Section 1871(c) of the Act requires that we publish a list of all
Medicare manual instructions, interpretive rules, statements of policy,
and guidelines of general applicability not issued as regulations at
least every 3 months in the Federal Register.
II. Format for the Quarterly Issuance Notices
This quarterly notice provides the specific updates to the OCPM
that have occurred in the 3-month period. A hyperlink to the available
chapters on the OMHA Web site is provided below. The OMHA Web site
contains the most current, up-to-date chapters and revisions to
chapters, and will be available earlier than we publish our quarterly
notice. We believe the OMHA Web site list provides more timely access
to the current OCPM chapters for those involved in the Medicare claim,
organization and coverage determination and entitlement appeals
processes. We also believe the Web site offers the public a more
convenient tool for real time access to current OCPM provisions. In
addition, OMHA has a listserv to which the public can subscribe to
receive immediate notification of any updates to the OMHA Web site.

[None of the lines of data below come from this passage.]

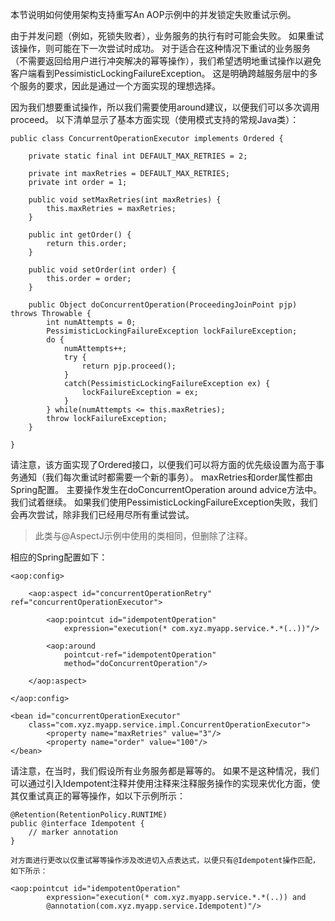 本节说明如何使用架构支持重写An AOP示例中的并发锁定失败重试示例。

由于并发问题（例如，死锁失败者），业务服务的执行有时可能会失败。 如果重试该操作，则可能在下一次尝试时成功。 对于适合在这种情况下重试的业务服务（不需要返回给用户进行冲突解决的幂等操作），我们希望透明地重试操作以避免客户端看到PessimisticLockingFailureException。 这是明确跨越服务层中的多个服务的要求，因此是通过一个方面实现的理想选择。

因为我们想要重试操作，所以我们需要使用around建议，以便我们可以多次调用proceed。 以下清单显示了基本方面实现（使用模式支持的常规Java类）：

	public class ConcurrentOperationExecutor implements Ordered {
	
	    private static final int DEFAULT_MAX_RETRIES = 2;
	
	    private int maxRetries = DEFAULT_MAX_RETRIES;
	    private int order = 1;
	
	    public void setMaxRetries(int maxRetries) {
	        this.maxRetries = maxRetries;
	    }
	
	    public int getOrder() {
	        return this.order;
	    }
	
	    public void setOrder(int order) {
	        this.order = order;
	    }
	
	    public Object doConcurrentOperation(ProceedingJoinPoint pjp) throws Throwable {
	        int numAttempts = 0;
	        PessimisticLockingFailureException lockFailureException;
	        do {
	            numAttempts++;
	            try {
	                return pjp.proceed();
	            }
	            catch(PessimisticLockingFailureException ex) {
	                lockFailureException = ex;
	            }
	        } while(numAttempts <= this.maxRetries);
	        throw lockFailureException;
	    }
	
	}

请注意，该方面实现了Ordered接口，以便我们可以将方面的优先级设置为高于事务通知（我们每次重试时都需要一个新的事务）。 maxRetries和order属性都由Spring配置。 主要操作发生在doConcurrentOperation around advice方法中。 我们试着继续。 如果我们使用PessimisticLockingFailureException失败，我们会再次尝试，除非我们已经用尽所有重试尝试。

>此类与@AspectJ示例中使用的类相同，但删除了注释。

相应的Spring配置如下：

	<aop:config>
	
	    <aop:aspect id="concurrentOperationRetry" ref="concurrentOperationExecutor">
	
	        <aop:pointcut id="idempotentOperation"
	            expression="execution(* com.xyz.myapp.service.*.*(..))"/>
	
	        <aop:around
	            pointcut-ref="idempotentOperation"
	            method="doConcurrentOperation"/>
	
	    </aop:aspect>
	
	</aop:config>
	
	<bean id="concurrentOperationExecutor"
	    class="com.xyz.myapp.service.impl.ConcurrentOperationExecutor">
	        <property name="maxRetries" value="3"/>
	        <property name="order" value="100"/>
	</bean>

请注意，在当时，我们假设所有业务服务都是幂等的。 如果不是这种情况，我们可以通过引入Idempotent注释并使用注释来注释服务操作的实现来优化方面，使其仅重试真正的幂等操作，如以下示例所示：

	@Retention(RetentionPolicy.RUNTIME)
	public @interface Idempotent {
	    // marker annotation
	}

	对方面进行更改以仅重试幂等操作涉及改进切入点表达式，以便只有@Idempotent操作匹配，如下所示：

	<aop:pointcut id="idempotentOperation"
	        expression="execution(* com.xyz.myapp.service.*.*(..)) and
	        @annotation(com.xyz.myapp.service.Idempotent)"/>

This listserv avoids the need to check the OMHA Web site, as update
notifications are sent to subscribers as they occur. If accessing the
OMHA Web site proves to be
[[Page 53151]]
difficult, the contact person listed above can provide the information.
III. How To Use the Notice
This notice lists the OCPM chapters and subjects published during
the quarter covered by the notice so the reader may determine whether
any are of particular interest. We expect this notice to be used in
concert with future published notices. The OCPM can be accessed at
http://www.hhs.gov/omha/OMHA_Case_Processing_Manual/index.html.

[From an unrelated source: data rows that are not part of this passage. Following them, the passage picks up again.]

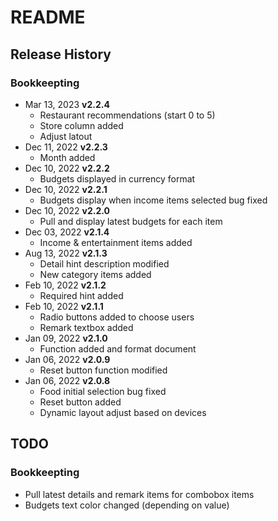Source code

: # README




## Release History
### Bookkeepting
- Mar 13, 2023  **v2.2.4**
    - Restaurant recommendations (start 0 to 5)
    - Store column added
    - Adjust latout
- Dec 11, 2022  **v2.2.3**
    - Month added
- Dec 10, 2022  **v2.2.2**
    - Budgets displayed in currency format
- Dec 10, 2022  **v2.2.1**
    - Budgets display when income items selected bug fixed
- Dec 10, 2022  **v2.2.0**
    - Pull and display latest budgets for each item
- Dec 03, 2022  **v2.1.4**
    - Income & entertainment items added
- Aug 13, 2022  **v2.1.3**
    - Detail hint description modified
    - New category items added
- Feb 10, 2022  **v2.1.2**
    - Required hint added
- Feb 10, 2022  **v2.1.1**
    - Radio buttons added to choose users
    - Remark textbox added
- Jan 09, 2022  **v2.1.0**
    - Function added and format document
- Jan 06, 2022  **v2.0.9**
    - Reset button function modified
- Jan 06, 2022  **v2.0.8**
    - Food initial selection bug fixed
    - Reset button added
    - Dynamic layout adjust based on devices

## TODO
### Bookkeepting
- Pull latest details and remark items for combobox items
- Budgets text color changed (depending on value)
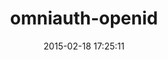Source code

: ---
layout: post
title:  "omniauth-openid"
repo:   "intridea/omniauth-openid"
date:   2015-02-18 17:25:11
gemurl: https://github.com/intridea/omniauth-openid
---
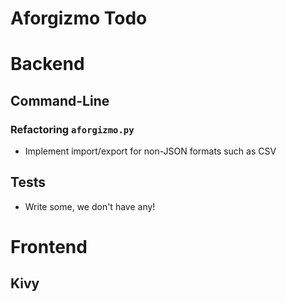 # Aforgizmo Todo

# Backend
## Command-Line
### Refactoring `aforgizmo.py`
 * Implement import/export for non-JSON formats such as CSV

## Tests
 * Write some, we don't have any!
 
# Frontend
## Kivy

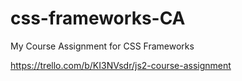 # css-frameworks-CA
My Course Assignment for CSS Frameworks


https://trello.com/b/KI3NVsdr/js2-course-assignment
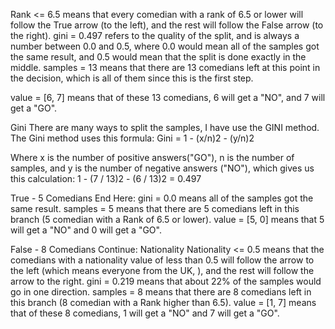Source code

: 
Rank <= 6.5 means that every comedian with a rank of 6.5 or lower will follow the True arrow (to the left), and the rest will follow the False arrow (to the right).
gini = 0.497 refers to the quality of the split, and is always a number between 0.0 and 0.5, where 0.0 would mean all of the samples got the same result, and 0.5 would mean that the split is done exactly in the middle.
samples = 13 means that there are 13 comedians left at this point in the decision, which is all of them since this is the first step.

value = [6, 7] means that of these 13 comedians, 6 will get a "NO", and 7 will get a "GO".

Gini
There are many ways to split the samples, I have use the GINI method.
The Gini method uses this formula:
Gini = 1 - (x/n)2 - (y/n)2

Where x is the number of positive answers("GO"), n is the number of samples, and y is the number of negative answers ("NO"), which gives us this calculation:
1 - (7 / 13)2 - (6 / 13)2 = 0.497

True - 5 Comedians End Here:
gini = 0.0 means all of the samples got the same result.
samples = 5 means that there are 5 comedians left in this branch (5 comedian with a Rank of 6.5 or lower).
value = [5, 0] means that 5 will get a "NO" and 0 will get a "GO".

False - 8 Comedians Continue:
Nationality
Nationality <= 0.5 means that the comedians with a nationality value of less than 0.5 will follow the arrow to the left (which means everyone from the UK, ), and the rest will follow the arrow to the right.
gini = 0.219 means that about 22% of the samples would go in one direction.
samples = 8 means that there are 8 comedians left in this branch (8 comedian with a Rank higher than 6.5).
value = [1, 7] means that of these 8 comedians, 1 will get a "NO" and 7 will get a "GO".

IV. OCPM Releases for March Through June 2016
The OCPM is used by OMHA adjudicators and staff to administer the
OMHA program. It offers day-to-day operating instructions, policies,
and procedures based on statutes and regulations, and OMHA directives.
The following is a list and description of new OCPM provisions and
the subject matter. For future quarterly notices, we will list only the
specific updates to the list of manual provisions that have occurred in
the covered 3-month period. This information is available on our Web
site at http://www.hhs.gov/omha/OMHA_Case_Processing_Manual/index.html.
OCPM Division II: Part A/B Claim Determinations
Chapter 6, Pre-Hearing Case Development. This new chapter describes
the pre-hearing case development process for requests for hearing on
Medicare Part A and Part B reconsiderations issued by Qualified
Independent Contractors (QICs) and Quality Improvement Organizations
(QIOs), and escalations of requests for reconsideration by a QIC. The
pre-hearing case development process helps identify and address
evidentiary issues prior to the hearing to avoid delays and helps to
ensure legal requirements related to new evidence are observed. The
process also assists staff in determining whether a hearing is
necessary for a given case. In addition, the process guides OMHA staff
on processes available to facilitate the hearing process, such as
identifying special needs for hearing participants, discovery, using
experts, and conducting pre-hearing conferences.
Dated: July 15, 2016.
Jason M. Green,
Chief Advisor, Office of Medicare Hearings and Appeals.